Mohammad Sufiyan Khan, an oncology-focused biomedical AI researcher, points to a deeper problem with how models are trained. He explained that most current models are “trained on cleaned and curated datasets, which limits their capacity to generalise to real-world biological noise.” Drawing from his own experience designing an AI workflow for cancer drug discovery, his proposed solution is a dual-stream learning model – one stream trained on noisy data to build “noise recognition literacy,” and another on curated data to preserve interpretability.
These technical challenges converge on a fundamental question: how will the FDA continue to assess whether AI-enabled medical devices remain safe and effective as they evolve? The Institute for AI Governance in Healthcare recommends addressing data quality through routine validation processes and governance committee reviews.
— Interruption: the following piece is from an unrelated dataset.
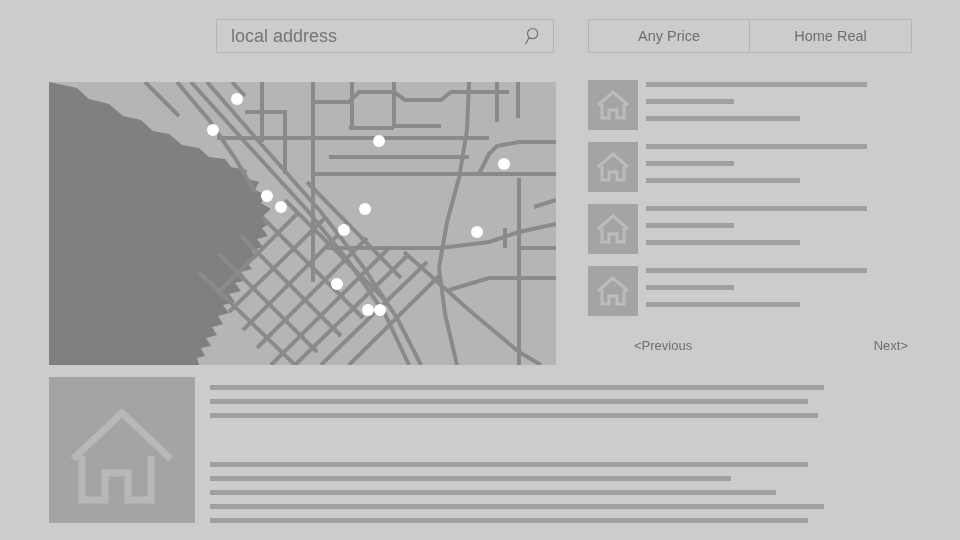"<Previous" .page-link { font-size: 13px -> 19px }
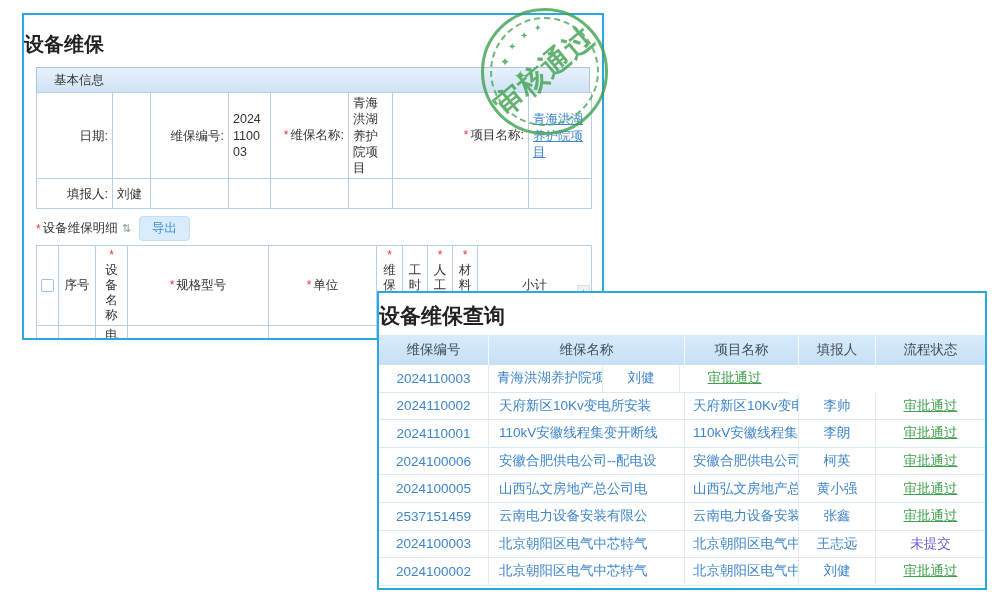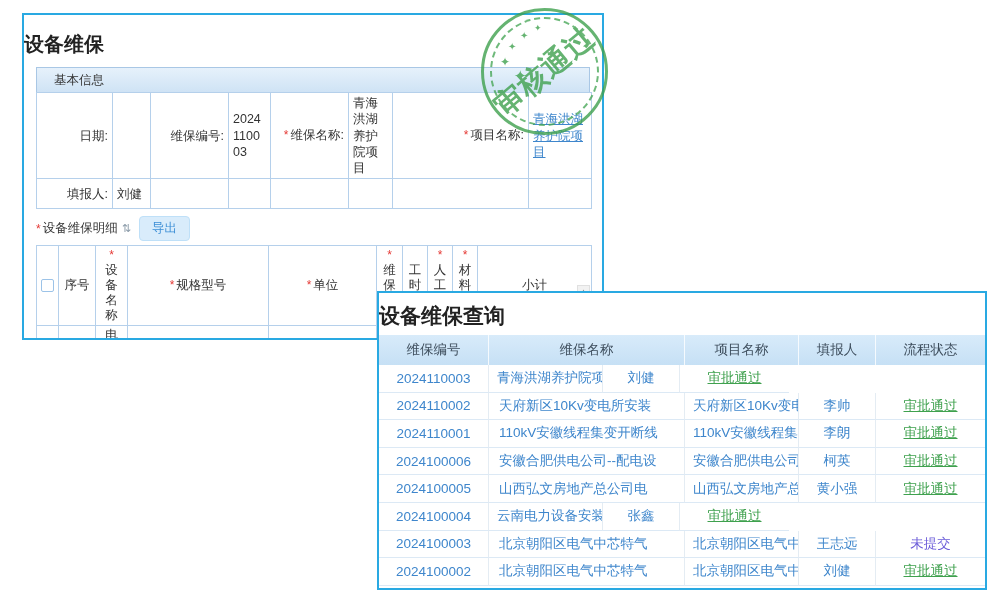"2024100004" div.q-cell { text: 2024100004 -> 2537151459 }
But as Dan Noyes, a healthcare AI strategist who builds AI tools for clinicians and patients, warns, “without transparent monitoring, silent failures such as model drift or bias could erode trust and jeopardize outcomes.”
Baker Sterchi’s Lammert emphasised that the future of AI oversight in healthcare will depend on finding the right balance. “Transparency, human judgment, and ongoing collaboration between developers and regulators will be key to promoting responsible AI innovation in healthcare,” she said.